#### Work order:
Print back every record below, exactly as it stands.

Data provided Start Marker

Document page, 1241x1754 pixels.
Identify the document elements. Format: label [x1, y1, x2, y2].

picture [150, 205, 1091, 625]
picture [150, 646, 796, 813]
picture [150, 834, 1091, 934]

Data provided End Marker

#### Result of this task:
Document page, 1241x1754 pixels.
Identify the document elements. Format: label [x1, y1, x2, y2].

picture [150, 205, 1091, 625]
picture [150, 646, 796, 813]
picture [150, 834, 1091, 934]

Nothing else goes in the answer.